8.2.4 - Hypothesis Test for the Population Slope

As mentioned, the test for the slope follows the logic for a one sample hypothesis test for the mean. Typically (and will be the case in this course) we test the null hypothesis that the slope is equal to zero. However, it is possible to test the null hypothesis that the slope is zero or less than zero OR test the null hypothesis that the slope is zero or greater than zero.

 

Research Question Is there a linear relationship? Is there a positive linear relationship? Is there a negative linear relationship?
Null Hypothesis \(\beta_1=0\) \(\beta_1=0\) \(\beta_1=0\)
Alternative Hypothesis \(\beta_1\ne0\) \(\beta_1>0\) \(\beta_1<0\)
Type of Test Two-tailed, non-directional Right-tailed, directional Left-tailed, directional

The test statistic for the test of population slope is:

\(t^*=\dfrac{\hat{\beta}_1}{\hat{SE}(\hat{\beta}_1)}\)

where \(\hat{SE}(\hat{\beta}_1)\) is the estimated standard error of the sample slope (found in Minitab output). Under the null hypothesis and with the assumptions shown in the previous section, \(t^*\) follows a \(t\)-distribution with \(n-2\) degrees of freedom.

Take another look at the output from Bob’s data.

Coefficients
Predictor Coef SE Coef T-Value P-Value VIF
Constant 49.542 0.560 88.40 0.000  
Critical Areas 10.417 0.115 90.92 0.000 1.00
Regression Equation

Cost = 49.542 + 10.417 Critical Areas

Here we can see that the “T-Value” is 90.92, a very large t value indicating the difference between the null value for the slope (zero) is very different from the value for the slope calculated by the least-squares method (10.417). This results in a small probability value that the null is true (P-Value is less then .05), so Bob can reject the null, and conclude that the slope is not zero. Therefore, the number of critical areas significantly predicts the cost of development.

He can be more specific and conclude that for every one unit change in critical areas, the cost of development increases by 10.417.

Note! In this class, we will have Minitab perform the calculations for this test. Minitab's output gives the result for two-tailed tests for \(\beta_1\) and \(\beta_0\). If you wish to perform a one-sided test, you would have to adjust the p-value Minitab provides.

As with most of our calculations, we need to allow some room for imprecision in our estimate.
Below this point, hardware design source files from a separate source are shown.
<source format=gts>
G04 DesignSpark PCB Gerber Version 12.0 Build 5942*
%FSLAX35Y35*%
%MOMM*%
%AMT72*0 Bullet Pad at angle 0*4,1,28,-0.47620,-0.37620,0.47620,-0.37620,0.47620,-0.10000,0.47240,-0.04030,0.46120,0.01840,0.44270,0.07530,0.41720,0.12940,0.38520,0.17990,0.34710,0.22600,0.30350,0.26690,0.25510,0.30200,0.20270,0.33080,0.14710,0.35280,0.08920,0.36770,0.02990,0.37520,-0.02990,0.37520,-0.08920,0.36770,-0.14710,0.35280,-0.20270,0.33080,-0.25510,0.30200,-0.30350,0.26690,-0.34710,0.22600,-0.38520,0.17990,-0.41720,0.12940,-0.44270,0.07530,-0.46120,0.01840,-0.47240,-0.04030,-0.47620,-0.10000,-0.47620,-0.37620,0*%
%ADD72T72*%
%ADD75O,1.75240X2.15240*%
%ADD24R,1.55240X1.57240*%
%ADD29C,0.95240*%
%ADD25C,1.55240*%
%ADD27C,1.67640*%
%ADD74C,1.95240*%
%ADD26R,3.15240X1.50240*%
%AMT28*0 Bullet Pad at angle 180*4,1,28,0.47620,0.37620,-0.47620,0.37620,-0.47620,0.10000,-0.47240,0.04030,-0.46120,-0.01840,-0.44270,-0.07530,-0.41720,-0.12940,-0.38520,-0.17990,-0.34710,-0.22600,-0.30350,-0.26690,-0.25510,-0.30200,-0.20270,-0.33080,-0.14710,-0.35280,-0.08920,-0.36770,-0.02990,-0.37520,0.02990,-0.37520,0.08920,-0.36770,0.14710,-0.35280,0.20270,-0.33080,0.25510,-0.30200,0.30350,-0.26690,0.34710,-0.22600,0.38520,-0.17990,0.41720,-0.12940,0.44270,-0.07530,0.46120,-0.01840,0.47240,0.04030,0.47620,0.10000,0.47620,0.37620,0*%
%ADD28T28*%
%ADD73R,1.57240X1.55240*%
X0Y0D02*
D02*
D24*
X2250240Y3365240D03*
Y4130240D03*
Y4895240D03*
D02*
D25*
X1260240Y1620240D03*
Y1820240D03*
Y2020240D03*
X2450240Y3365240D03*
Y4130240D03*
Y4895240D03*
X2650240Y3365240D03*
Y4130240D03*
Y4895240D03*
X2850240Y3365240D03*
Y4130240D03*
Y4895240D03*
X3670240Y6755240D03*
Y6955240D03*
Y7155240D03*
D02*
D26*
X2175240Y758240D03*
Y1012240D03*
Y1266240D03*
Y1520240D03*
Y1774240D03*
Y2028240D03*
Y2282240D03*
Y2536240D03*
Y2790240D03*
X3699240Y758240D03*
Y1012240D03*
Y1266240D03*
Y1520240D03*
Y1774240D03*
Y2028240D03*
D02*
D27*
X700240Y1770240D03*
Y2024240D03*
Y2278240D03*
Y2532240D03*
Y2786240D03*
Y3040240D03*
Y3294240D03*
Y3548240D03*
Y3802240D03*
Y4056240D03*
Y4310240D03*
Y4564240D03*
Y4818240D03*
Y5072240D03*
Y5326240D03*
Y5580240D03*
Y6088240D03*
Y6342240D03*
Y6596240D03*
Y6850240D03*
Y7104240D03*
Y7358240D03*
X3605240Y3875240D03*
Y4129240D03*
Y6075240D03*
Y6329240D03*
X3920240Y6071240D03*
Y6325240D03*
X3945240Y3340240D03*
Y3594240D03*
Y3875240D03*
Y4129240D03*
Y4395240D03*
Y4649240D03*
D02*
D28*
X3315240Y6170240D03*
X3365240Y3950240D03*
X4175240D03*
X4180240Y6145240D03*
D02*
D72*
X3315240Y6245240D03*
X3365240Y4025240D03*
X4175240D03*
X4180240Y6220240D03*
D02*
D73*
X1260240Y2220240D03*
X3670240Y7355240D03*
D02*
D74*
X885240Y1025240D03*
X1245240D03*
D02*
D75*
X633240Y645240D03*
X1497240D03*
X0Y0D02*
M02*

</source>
We return to the concept of confidence intervals to build in some error around the estimate of the slope.

The \( (1-\alpha)100\%\) confidence interval for \(\beta_1\) is:

\(\hat{\beta}_1\pm t_{\alpha/2}\left(\hat{SE}(\hat{\beta}_1)\right)\)
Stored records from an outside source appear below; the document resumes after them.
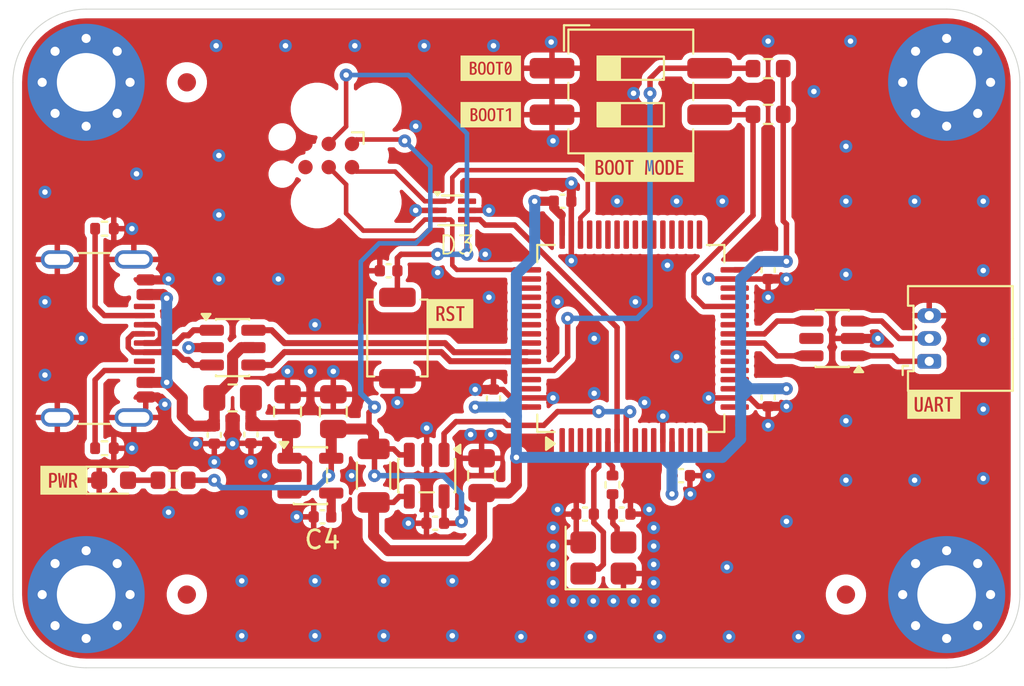
<source format=kicad_pcb>
(kicad_pcb
	(version 20241229)
	(generator "pcbnew")
	(generator_version "9.0")
	(general
		(thickness 1.6)
		(legacy_teardrops no)
	)
	(paper "A4")
	(layers
		(0 "F.Cu" signal)
		(4 "In1.Cu" power)
		(6 "In2.Cu" power)
		(2 "B.Cu" signal)
		(13 "F.Paste" user)
		(15 "B.Paste" user)
		(5 "F.SilkS" user "F.Silkscreen")
		(7 "B.SilkS" user "B.Silkscreen")
		(1 "F.Mask" user)
		(3 "B.Mask" user)
		(25 "Edge.Cuts" user)
		(27 "Margin" user)
		(31 "F.CrtYd" user "F.Courtyard")
		(29 "B.CrtYd" user "B.Courtyard")
	)
	(setup
		(stackup
			(layer "F.SilkS"
				(type "Top Silk Screen")
			)
			(layer "F.Paste"
				(type "Top Solder Paste")
			)
			(layer "F.Mask"
				(type "Top Solder Mask")
				(thickness 0.01)
			)
			(layer "F.Cu"
				(type "copper")
				(thickness 0.035)
			)
			(layer "dielectric 1"
				(type "prepreg")
				(thickness 0.1)
				(material "FR4")
				(epsilon_r 4.5)
				(loss_tangent 0.02)
			)
			(layer "In1.Cu"
				(type "copper")
				(thickness 0.035)
			)
			(layer "dielectric 2"
				(type "core")
				(thickness 1.24)
				(material "FR4")
				(epsilon_r 4.5)
				(loss_tangent 0.02)
			)
			(layer "In2.Cu"
				(type "copper")
				(thickness 0.035)
			)
			(layer "dielectric 3"
				(type "prepreg")
				(thickness 0.1)
				(material "FR4")
				(epsilon_r 4.5)
				(loss_tangent 0.02)
			)
			(layer "B.Cu"
				(type "copper")
				(thickness 0.035)
			)
			(layer "B.Mask"
				(type "Bottom Solder Mask")
				(thickness 0.01)
			)
			(layer "B.Paste"
				(type "Bottom Solder Paste")
			)
			(layer "B.SilkS"
				(type "Bottom Silk Screen")
			)
			(copper_finish "HAL lead-free")
			(dielectric_constraints no)
		)
		(pad_to_mask_clearance 0.1)
		(solder_mask_min_width 0.1)
		(allow_soldermask_bridges_in_footprints no)
		(tenting front back)
		(aux_axis_origin 96 144)
		(grid_origin 96 144)
		(pcbplotparams
			(layerselection 0x00000000_00000000_55555555_55555504)
			(plot_on_all_layers_selection 0x00000000_00000000_00000000_02000000)
			(disableapertmacros no)
			(usegerberextensions no)
			(usegerberattributes yes)
			(usegerberadvancedattributes yes)
			(creategerberjobfile yes)
			(dashed_line_dash_ratio 12.000000)
			(dashed_line_gap_ratio 3.000000)
			(svgprecision 4)
			(plotframeref no)
			(mode 1)
			(useauxorigin no)
			(hpglpennumber 1)
			(hpglpenspeed 20)
			(hpglpendiameter 15.000000)
			(pdf_front_fp_property_popups yes)
			(pdf_back_fp_property_popups yes)
			(pdf_metadata yes)
			(pdf_single_document no)
			(dxfpolygonmode yes)
			(dxfimperialunits yes)
			(dxfusepcbnewfont yes)
			(psnegative no)
			(psa4output no)
			(plot_black_and_white no)
			(sketchpadsonfab no)
			(plotpadnumbers no)
			(hidednponfab no)
			(sketchdnponfab yes)
			(crossoutdnponfab yes)
			(subtractmaskfromsilk no)
			(outputformat 5)
			(mirror no)
			(drillshape 2)
			(scaleselection 1)
			(outputdirectory "../export/")
		)
	)
	(net 0 "")
	(net 1 "GND")
	(net 2 "+3V3S")
	(net 3 "/NRST")
	(net 4 "/OSC_OUT")
	(net 5 "/OSC_IN")
	(net 6 "+VBUS")
	(net 7 "+VBUSF")
	(net 8 "+3V3")
	(net 9 "/LDO_BP")
	(net 10 "/USBC_D+")
	(net 11 "/USB_FS_D+")
	(net 12 "/USBC_D-")
	(net 13 "/USB_FS_D-")
	(net 14 "/SWDIO")
	(net 15 "/SWCLK")
	(net 16 "/UART8_TX")
	(net 17 "/UART8_RX")
	(net 18 "/UART_CN_TX")
	(net 19 "/UART_CN_RX")
	(net 20 "unconnected-(J1-SBU2-PadB8)")
	(net 21 "unconnected-(J1-SBU1-PadA8)")
	(net 22 "/USBC_CC1")
	(net 23 "/USBC_CC2")
	(net 24 "unconnected-(J2-SWO-Pad6)")
	(net 25 "/BOOT0")
	(net 26 "/BOOT1")
	(net 27 "unconnected-(U1-PB4-Pad56)")
	(net 28 "unconnected-(U1-PC6-Pad37)")
	(net 29 "unconnected-(U1-PB15-Pad36)")
	(net 30 "unconnected-(U1-PA9-Pad42)")
	(net 31 "unconnected-(U1-PC9-Pad40)")
	(net 32 "unconnected-(U1-PB10-Pad29)")
	(net 33 "unconnected-(U1-VBAT-Pad1)")
	(net 34 "unconnected-(U1-PB11-Pad30)")
	(net 35 "unconnected-(U1-PD2-Pad54)")
	(net 36 "unconnected-(U1-PB8-Pad61)")
	(net 37 "unconnected-(U1-PC15-Pad4)")
	(net 38 "unconnected-(U1-PA2-Pad16)")
	(net 39 "unconnected-(U1-PA7-Pad23)")
	(net 40 "unconnected-(U1-PC10-Pad51)")
	(net 41 "unconnected-(U1-PB9-Pad62)")
	(net 42 "unconnected-(U1-PA15-Pad50)")
	(net 43 "unconnected-(U1-PC8-Pad39)")
	(net 44 "unconnected-(U1-PA0-Pad14)")
	(net 45 "unconnected-(U1-PB3-Pad55)")
	(net 46 "unconnected-(U1-PA4-Pad20)")
	(net 47 "unconnected-(U1-PA6-Pad22)")
	(net 48 "/INA_VOUT")
	(net 49 "unconnected-(U1-PA11-Pad44)")
	(net 50 "unconnected-(U1-PB14-Pad35)")
	(net 51 "unconnected-(U1-PC14-Pad3)")
	(net 52 "unconnected-(U1-PC3-Pad11)")
	(net 53 "unconnected-(U1-PC13-Pad2)")
	(net 54 "unconnected-(U1-PA10-Pad43)")
	(net 55 "unconnected-(U1-PB5-Pad57)")
	(net 56 "unconnected-(U1-PB0-Pad26)")
	(net 57 "unconnected-(U1-PB12-Pad33)")
	(net 58 "unconnected-(U1-PA12-Pad45)")
	(net 59 "unconnected-(U1-PC12-Pad53)")
	(net 60 "unconnected-(U1-PB13-Pad34)")
	(net 61 "unconnected-(U1-PA1-Pad15)")
	(net 62 "unconnected-(U1-PA5-Pad21)")
	(net 63 "unconnected-(U1-PC7-Pad38)")
	(net 64 "unconnected-(U1-PA8-Pad41)")
	(net 65 "unconnected-(U1-PA3-Pad17)")
	(net 66 "unconnected-(U1-PC2-Pad10)")
	(net 67 "unconnected-(U1-PC11-Pad52)")
	(net 68 "unconnected-(U1-PC1-Pad9)")
	(net 69 "unconnected-(U1-PB1-Pad27)")
	(net 70 "Net-(D2-A)")
	(net 71 "unconnected-(D4-VBUS-Pad5)")
	(net 72 "Net-(C14-Pad1)")
	(net 73 "unconnected-(D3-Pad6)")
	(footprint "Resistor_SMD:R_0603_1608Metric" (layer "F.Cu") (at 104.75 132.75 180))
	(footprint "Resistor_SMD:R_0402_1005Metric" (layer "F.Cu") (at 101 119))
	(footprint "Capacitor_SMD:C_0402_1005Metric" (layer "F.Cu") (at 119.07 135.1))
	(footprint "Capacitor_SMD:C_0402_1005Metric" (layer "F.Cu") (at 122.25 128.27 90))
	(footprint "Capacitor_SMD:C_0805_2012Metric" (layer "F.Cu") (at 121.6 132.5 90))
	(footprint "Package_TO_SOT_SMD:SOT-23-6" (layer "F.Cu") (at 140.75 125 180))
	(footprint "Capacitor_SMD:C_0402_1005Metric" (layer "F.Cu") (at 109 130.25 -90))
	(footprint "Resistor_SMD:R_0402_1005Metric" (layer "F.Cu") (at 128.75 133 90))
	(footprint "Capacitor_SMD:C_0402_1005Metric" (layer "F.Cu") (at 112.9075 134.75 180))
	(footprint "Connector_USB:USB_C_Receptacle_GCT_USB4105-xx-A_16P_TopMnt_Horizontal" (layer "F.Cu") (at 99.5 125 -90))
	(footprint "Package_TO_SOT_SMD:SOT-23-6" (layer "F.Cu") (at 108 125.5))
	(footprint "Button_Switch_SMD:SW_DIP_SPSTx02_Slide_6.7x6.64mm_W8.61mm_P2.54mm_LowProfile" (layer "F.Cu") (at 129.75 111.5))
	(footprint "Capacitor_SMD:C_0402_1005Metric" (layer "F.Cu") (at 129.25 134.6))
	(footprint "Fiducial:Fiducial_1mm_Mask2mm" (layer "F.Cu") (at 105.5 139))
	(footprint "Capacitor_SMD:C_0402_1005Metric" (layer "F.Cu") (at 132.5 132.5))
	(footprint "Connector:Tag-Connect_TC2030-IDC-FP_2x03_P1.27mm_Vertical" (layer "F.Cu") (at 113.25 115 180))
	(footprint "Resistor_SMD:R_0402_1005Metric" (layer "F.Cu") (at 101 131))
	(footprint "Button_Switch_SMD:SW_SPST_TS-1088-xR020" (layer "F.Cu") (at 117 124.975 90))
	(footprint "Resistor_SMD:R_1206_3216Metric" (layer "F.Cu") (at 115.7 132.5 -90))
	(footprint "Package_QFP:LQFP-64_10x10mm_P0.5mm" (layer "F.Cu") (at 129.75 125 90))
	(footprint "Connector_Molex:Molex_PicoBlade_53048-0310_1x03_P1.25mm_Horizontal" (layer "F.Cu") (at 146.05 126.25 90))
	(footprint "Resistor_SMD:R_0805_2012Metric_Pad1.20x1.40mm_HandSolder" (layer "F.Cu") (at 108 128.25))
	(footprint "kibuzzard-692C82B7" (layer "F.Cu") (at 130.22 115.65))
	(footprint "MountingHole:MountingHole_3.2mm_M3_Pad_Via" (layer "F.Cu") (at 147 111))
	(footprint "Resistor_SMD:R_0603_1608Metric" (layer "F.Cu") (at 137.25 110.25 180))
	(footprint "Capacitor_SMD:C_0402_1005Metric" (layer "F.Cu") (at 126.02 117.5))
	(footprint "Capacitor_SMD:C_0402_1005Metric" (layer "F.Cu") (at 107 130.27 -90))
	(footprint "kibuzzard-692C82FA" (layer "F.Cu") (at 119.9 123.64))
	(footprint "Capacitor_SMD:C_0402_1005Metric" (layer "F.Cu") (at 127.25 134.6 180))
	(footprint "MountingHole:MountingHole_3.2mm_M3_Pad_Via" (layer "F.Cu") (at 100 139))
	(footprint "Crystal:Crystal_SMD_3225-4Pin_3.2x2.5mm" (layer "F.Cu") (at 128.25 137))
	(footprint "kibuzzard-692C8041" (layer "F.Cu") (at 98.75 132.75))
	(footprint "MountingHole:MountingHole_3.2mm_M3_Pad_Via"
		(layer "F.Cu")
		(uuid "b0390012-1f45-4445-a5a3-280d00591431")
		(at 147 139)
		(descr "Mounting Hole 3.2mm, M3, generated by kicad-footprint-generator mountinghole.py")
		(tags "mountinghole M3")
		(property "Reference" "MH3"
			(at 0 -4.572 0)
			(layer "F.SilkS")
			(hide yes)
			(uuid "c76b167c-6eab-4d49-9da2-7831611f7e06")
			(effects
				(font
					(size 1 1)
					(thickness 0.15)
				)
			)
		)
		(property "Value" "M3"
			(at 0 4.15 0)
			(layer "F.Fab")
			(uuid "dd57447b-932e-480d-91c6-749dc5558765")
			(effects
				(font
					(size 1 1)
					(thickness 0.15)
				)
			)
		)
		(property "Datasheet" "~"
			(at 0 0 0)
			(layer "F.Fab")
			(hide yes)
			(uuid "5d16d920-7e7d-4df5-8ac3-916f7da8e02a")
			(effects
				(font
					(size 1.27 1.27)
					(thickness 0.15)
				)
			)
		)
		(property "Description" "Mounting Hole with connection"
			(at 0 0 0)
			(layer "F.Fab")
			(hide yes)
			(uuid "0e57ebe6-d714-4f71-9813-63512349b30b")
			(effects
				(font
					(size 1.27 1.27)
					(thickness 0.15)
				)
			)
		)
		(property ki_fp_filters "MountingHole*Pad*")
		(path "/6355432c-6974-41d6-a087-c652e3b71ff7")
		(sheetname "/")
		(sheetfile "ch32-baseboard-kicad.kicad_sch")
		(attr exclude_from_pos_files exclude_from_bom)
		(fp_circle
			(center 0 0)
			(end 3.2 0)
			(stroke
				(width 0.15)
				(type solid)
			)
			(fill no)
			(layer "Cmts.User")
			(uuid "ca7ca509-25e5-4261-bd40-120e3cb2e70f")
		)
		(fp_circle
			(center 0 0)
			(end 3.45 0)
			(stroke
				(width 0.05)
				(type solid)
			)
			(fill no)
			(layer "F.CrtYd")
			(uuid "c2b7b157-c1ca-4522-a3d7-54eb100bbe50")
		)
		(fp_text user "${REFERENCE}"
			(at 0 0 0)
			(layer "F.Fab")
			(uuid "91dc4a44-632d-4e9c-9e99-0a96afabb497")
			(effects
				(font
					(size 1 1)
					(thickness 0.15)
				)
			)
		)
		(pad "1" thru_hole circle
			(at -2.4 0)
			(size 0.8 0.8)
			(drill 0.5)
			(layers "*.Cu" "*.Mask")
			(remove_unused_layers no)
			(net 1 "GND")
			(pinfunction "1")
			(pintype "input")
			(zone_connect 2)
			(uuid "824c3662-62a8-413d-9931-74b02e0e1fca")
		)
		(pad "1" thru_hole circle
			(at -1.697056 -1.697056)
			(size 0.8 0.8)
			(drill 0.5)
			(layers "*.Cu" "*.Mask")
			(remove_unused_layers no)
			(net 1 "GND")
			(pinfunction "1")
			(pintype "input")
			(zone_connect 2)
			(uuid "55317418-30de-40d4-bac5-c2f8050e1678")
		)
		(pad "1" thru_hole circle
			(at -1.697056 1.697056)
			(size 0.8 0.8)
			(drill 0.5)
			(layers "*.Cu" "*.Mask")
			(remove_unused_layers no)
			(net 1 "GND")
			(pinfunction "1")
			(pintype "input")
			(zone_connect 2)
			(uuid "808880ed-9e18-482c-a310-0120be0bdb05")
		)
		(pad "1" thru_hole circle
			(at 0 -2.4)
			(size 0.8 0.8)
			(drill 0.5)
			(layers "*.Cu" "*.Mask")
			(remove_unused_layers no)
			(net 1 "GND")
			(pinfunction "1")
			(pintype "input")
			(zone_connect 2)
			(uuid "77871d66-9f79-4bb8-a2c4-1c4ea4ff5dbd")
		)
		(pad "1" thru_hole circle
			(at 0 0)
			(size 6.4 6.4)
			(drill 3.2)
			(layers "*.Cu" "*.Mask")
			(remove_unused_layers no)
			(net 1 "GND")
			(pinfunction "1")
			(pintype "input")
			(zone_connect 2)
			(uuid "45819abf-b4e9-433f-9823-507ef8d40e88")
		)
		(pad "1" thru_hole circle
			(at 0 2.4)
			(size 0.8 0.8)
			(drill 0.5)
			(layers "*.Cu" "*.Mask")
			(r
... [442775 chars truncated]
</source>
where \(t\) has \(n-2\) degrees of freedom.

Note! The degrees of freedom of t depends on the number of independent variables. The degrees of freedom is \(n - 2\) when there is only one independent variable.

The final piece of output from Minitab is the Least Squares Regression Equation. Remember that Bob is interested in being able to predict the development cost of land given the number of critical areas. Bob can use the equation to do this.
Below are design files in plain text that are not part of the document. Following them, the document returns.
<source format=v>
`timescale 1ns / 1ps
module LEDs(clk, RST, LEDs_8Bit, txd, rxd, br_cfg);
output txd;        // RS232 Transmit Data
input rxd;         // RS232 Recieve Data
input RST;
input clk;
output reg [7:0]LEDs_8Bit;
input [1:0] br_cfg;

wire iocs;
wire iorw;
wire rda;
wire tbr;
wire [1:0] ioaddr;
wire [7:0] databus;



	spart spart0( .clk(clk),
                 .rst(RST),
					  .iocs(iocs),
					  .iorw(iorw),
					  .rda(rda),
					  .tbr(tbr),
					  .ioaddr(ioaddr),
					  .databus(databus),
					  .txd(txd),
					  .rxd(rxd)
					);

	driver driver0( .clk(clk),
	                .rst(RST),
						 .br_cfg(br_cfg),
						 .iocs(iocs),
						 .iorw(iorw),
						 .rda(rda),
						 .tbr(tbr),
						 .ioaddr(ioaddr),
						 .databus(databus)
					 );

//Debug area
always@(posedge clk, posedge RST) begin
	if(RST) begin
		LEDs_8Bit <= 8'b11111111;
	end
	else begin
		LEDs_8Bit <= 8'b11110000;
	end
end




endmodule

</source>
If a given piece of land has 10 critical areas, Bob can “plug in” the value of “10” for X, the resulting equation

\(Cost = 49.542 + 10.417 * 10\)

Results in a predicted cost of:

\(153.712 = 49.542 + 10.417 * 10\)

So, if Bob knows a piece of land has 10 critical areas, he can predict the development cost will be about 153 dollars!

Using the 10 critical features allowed Bob to predict the development cost, but there is an important distinction to make about predicting an “AVERAGE” cost, or a “SPECIFIC” cost. These are represented by ‘CONFIDENCE INTERVALS” versus ‘PREDICTION INTERVALS’ for new observations. (notice the difference here is that we are referring to a new observation as opposed to above when we used confidence intervals for the estimate of the slope!)

The mean response at a given X value is given by:

\(E(Y)=\beta_0+\beta_1X\)

Inferences about Outcome for New Observation Section

  • The point estimate for the outcome at \(X = x\) is provided above.
  • The interval to estimate the mean response is called the confidence interval. Minitab calculates this for us.
  • The interval used to estimate (or predict) an outcome is called prediction interval.

For a given x value, the prediction interval and confidence interval have the same center, but the width of the prediction interval is wider than the width of the confidence interval. That makes good sense since it is harder to estimate a value for a single subject (for example a particular piece of land in Bob’s town that may have some unique features)  than it would be to estimate the average for all pieces of land. Again, Minitab will calculate this interval as well.